Slips, falls, burns, cuts, fire hazards . . . your kitchen is a likely area for accidents.  Use these kitchen safety tips to keep your space safe and functional.

Kitchen Safety

General Kitchen Safety Tips

  • Post numbers for local emergency services, poison control hotlines and your doctor’s office in a place where family members, guests and babysitters can find them.
  • Eliminate hazards that may cause trips or falls, including stray step stools and storage boxes. Have children and pets stay in a different room while you are cooking.
  • Clean spills promptly, including stray ice cubes that leave a puddle when melted.
  • Do not wear long necklaces or loose bracelets when cooking. They can loop over pot handles and pull pots and pans off the cooktop.
  • Keep all handles pointed to the inside or rear of the cooking surface so they can’t be knocked off with an accidental bump or pulled down by small children.
  • Understand how to use kitchen appliances and follow the manufacturer’s instructions. Contain electric cords so they won't dangle from the counters where children or pets might pull the cord, causing the appliance to fall on top of them.
  • Know your lifting limits, respect them and invest in alternate solutions. For example, if carrying a pot of boiling pasta to the stove is too much, use a pasta strainer. Leave the water to cool on the cooktop for safer transport.
  • Wash hands often with warm, soapy water when handling food to prevent contamination in the kitchen.
  • Know your microwave’s power. Scalds and burns happen because people accidentally overheat foods in the microwave. Warn all users of the dangers and exercise caution when testing the temperature of microwaved food and beverages.
  • Practice knife safety:
    • Cover knives stored in a drawer to protect fingers from cuts.
    • If you store your knives on a magnetic strip, make sure the magnetic force is strong enough to hold them and that the strip is fastened tightly to the wall above a counter. Never mount your knives where they may fall on someone. Keep knives out of the reach of children.
    • Always wear sturdy shoes when working in the kitchen. If you do drop a knife, your feet are protected.

Fire Extinguishers

A fire extinguisher is a must for every kitchen. Match the extinguisher to the type of fire for the best results. Extinguishers labeled with the letters A, B or C denote the type of fire they fight.
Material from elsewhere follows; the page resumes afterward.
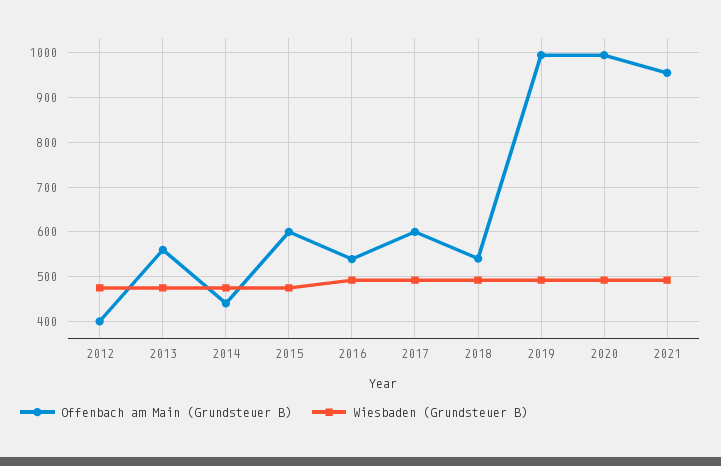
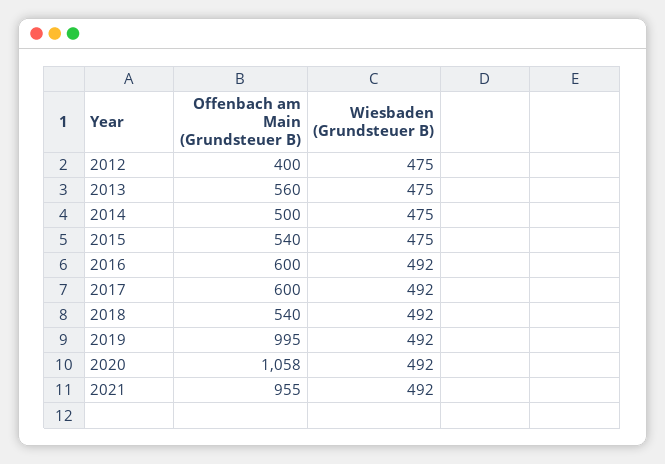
Offenbach am Main (Grundsteuer B), 2014: 440 -> 500
Offenbach am Main (Grundsteuer B), 2015: 600 -> 540
Offenbach am Main (Grundsteuer B), 2016: 540 -> 600
Offenbach am Main (Grundsteuer B), 2020: 1000 -> 1058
Class A extinguishers tackle fires involving paper, wood, textiles or plastics. The material inside smothers the fire, extinguishing it by cutting off oxygen.

Class B extinguishers end fires involving flammable liquids, like grease, oil, gasoline and paint. They use two kinds of materials to eliminate the flames: one to smother the fire and one that creates a chemical reaction to stop the burning.

Class C extinguishers handle electrical fires, covering them with non-conductive materials.

Each extinguisher has a number rating, in addition to the class. The number rating indicates what size fire it can handle. Some extinguishers may handle Classes A, B and C, but they will have a larger size rating for one type than for another. Read our Fire Extinguisher Buying Guide to learn more about making the right selection for your kitchen.

Practice Fire Safety in the Kitchen

  • Do not store cooking utensils or dishtowels too close to the range.
  • Do not wear loose or draped clothing or synthetic fabrics that could catch fire quickly when cooking near open flames.
  • Do not leave food cooking unattended.
  • Tie back long hair.
  • Use hot pads to protect surfaces and prevent scorching and fire hazards.
  • Keep pot holders within reach, but away from open flames that may cause a fire.

Ground Fault Current Interrupter Outlets (GFCI)

Outlets in in the kitchen, especially those near the sink and water lines, should be GFCI outlets. These outlets work by monitoring current flow to protect people from electrocution.

Most local codes now require these outlets in new construction. Older houses may need retrofitting. Use the “test” button monthly to ensure proper function.